Salud y Sexualidad

El gateo

La tutora o madre puede estimular el gateo haciendo la acción, ya sea delante del niño, invitándolo a seguirla o bien detrás

Después de los seis meses, las niñas y niños comienzan a experimentar movimientos de arrastre que se conocen comúnmente como "gateo". En esta etapa hay que permitirle al bebé que haga esta acción a como quiera, señala Carla Peralta, promotora del Centro de Atención al Desarrollo Temprano (ADT) del barrio Germán Pomares.
La Asociación Finlandia-Nicaragua es la que apoya este ADT, afirma Peralta al explicar que algunos niños gatean sobre las manos y rodillas, otros se arrastran sentados, apoyándose en manos y nalgas, otros combinan los movimientos de arrastrarse, rodar y dar pequeños brincos.

Respetando el ritmo del niño
La tutora o madre puede estimular el gateo haciendo la acción, ya sea delante del niño, invitándolo a seguirla o bien detrás, simulando que lo quiere alcanzar. Todo esto despacio, suave, con mucho cariño, respetando el ritmo del niño.
El juego en sus diferentes formas anima al gateo. Un ejemplo, la madre se esconderá tras una cortina o mueble --bajo la mirada del niño-- para que éste la busque, o bien sonará un pito o un chischil para que el menor mediante el sonido encuentre lo que busca.
En los ADT que atiende Soynica, la promotora encargada suele organizar concursos de gateo entre las niñas y niños y se premia al que llegue primero a la meta.
Entre los diez y doce meses el niño probablemente intentará ponerse en pie. Si no lo hace hay que apoyarlo para que lo haga, dejándolo en esa posición, en el borde de una cama, para que juegue y ejercite sus piernas.
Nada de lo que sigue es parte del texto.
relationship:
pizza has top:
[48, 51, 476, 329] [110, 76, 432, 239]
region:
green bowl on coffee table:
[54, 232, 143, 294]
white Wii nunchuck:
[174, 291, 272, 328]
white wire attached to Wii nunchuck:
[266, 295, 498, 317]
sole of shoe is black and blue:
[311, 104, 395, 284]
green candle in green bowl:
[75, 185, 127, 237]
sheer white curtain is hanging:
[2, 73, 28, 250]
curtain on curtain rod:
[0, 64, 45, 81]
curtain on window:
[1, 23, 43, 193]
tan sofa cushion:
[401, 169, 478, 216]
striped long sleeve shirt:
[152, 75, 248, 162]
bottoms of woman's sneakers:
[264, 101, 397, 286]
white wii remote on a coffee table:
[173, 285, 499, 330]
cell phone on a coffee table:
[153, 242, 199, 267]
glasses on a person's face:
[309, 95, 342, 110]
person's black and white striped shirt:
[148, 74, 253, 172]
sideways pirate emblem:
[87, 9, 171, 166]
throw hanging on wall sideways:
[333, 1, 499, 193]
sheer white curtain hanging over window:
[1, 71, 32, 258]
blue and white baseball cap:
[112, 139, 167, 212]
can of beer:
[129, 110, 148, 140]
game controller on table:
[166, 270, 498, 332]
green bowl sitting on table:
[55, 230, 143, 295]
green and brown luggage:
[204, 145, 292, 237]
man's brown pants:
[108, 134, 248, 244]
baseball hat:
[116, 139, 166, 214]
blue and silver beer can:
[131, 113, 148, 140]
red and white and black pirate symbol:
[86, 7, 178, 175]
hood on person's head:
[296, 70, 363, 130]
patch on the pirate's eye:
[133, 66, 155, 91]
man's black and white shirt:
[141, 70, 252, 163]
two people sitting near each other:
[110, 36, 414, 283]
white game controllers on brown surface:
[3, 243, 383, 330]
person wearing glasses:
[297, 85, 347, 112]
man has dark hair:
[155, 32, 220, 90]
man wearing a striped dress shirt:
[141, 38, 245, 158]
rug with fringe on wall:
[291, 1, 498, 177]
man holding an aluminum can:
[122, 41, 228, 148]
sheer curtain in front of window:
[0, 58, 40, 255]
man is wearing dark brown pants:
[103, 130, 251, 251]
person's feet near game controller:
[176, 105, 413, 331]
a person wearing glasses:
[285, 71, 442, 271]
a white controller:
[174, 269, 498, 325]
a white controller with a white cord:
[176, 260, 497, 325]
Hay que motivarlo a desplazarse apoyado en la cama dando pasitos a los lados.

Los juegos
En esta edad del desarrollo, un niño normal está muy dado al jugueteo, a practicar cambios de posición y a experimentar diferentes alturas. Algo que deben tomar en cuenta los mayores es nunca lanzar al aire a un niño para luego agarrarlo. Esta mala práctica suelen hacerla muchos familiares, arriesgando la seguridad del bebé.
Alrededor de los seis y siete meses, a las niñas y niños les encanta jugar con el cabello de las mamás mientras se alimentan. Esto se debe a que en esta época desarrollan el control manual y aprenden a distinguir con el tacto diferentes formas de materiales. Para mejorar la aprehensión, las cosquillitas en las palmas de las manos y en el dorso para que las abran y las cierren, resultan ser muy efectivas.
Otro ejercicio de coordinación es la de agarrar las manos del bebé y hacerle palmas y tortillitas, acompañando esta acción con un canto.
Otras experiencias que le permitan ejercitar los movimientos de las manos y la presión en forma de pinzas, es la de enseñarle a pasar las hojas de una revista con imágenes llamativas, usando los dedos índice y pulgar.
Para el desarrollo del lenguaje y la audición nada mejor que entonarles canciones infantiles con buena vocalización, hasta que se familiaricen con las mismas. Se les motivará a producir sonidos y con correcciones suaves con todo amor se les apoyará a la buena pronunciación. Si pronuncia bien hay que celebrárselo.
Si estando cerca de grifo, el menor pretende pronunciar la palabra agua, y en vez de ello dice aga, la mamá o tutor abrirá la llave y dirá “el niño quiere agua”. Hay que hablarle el mayor tiempo posible y permitirle que escuche otras voces humanas y de animales. Cuando emita un sonido, el tutor lo deberá repetir, expresando alegría o sorpresa. En todo momento hay que mantener actitudes positivas, alegres, consistentes, seguras y firmes frente al niño.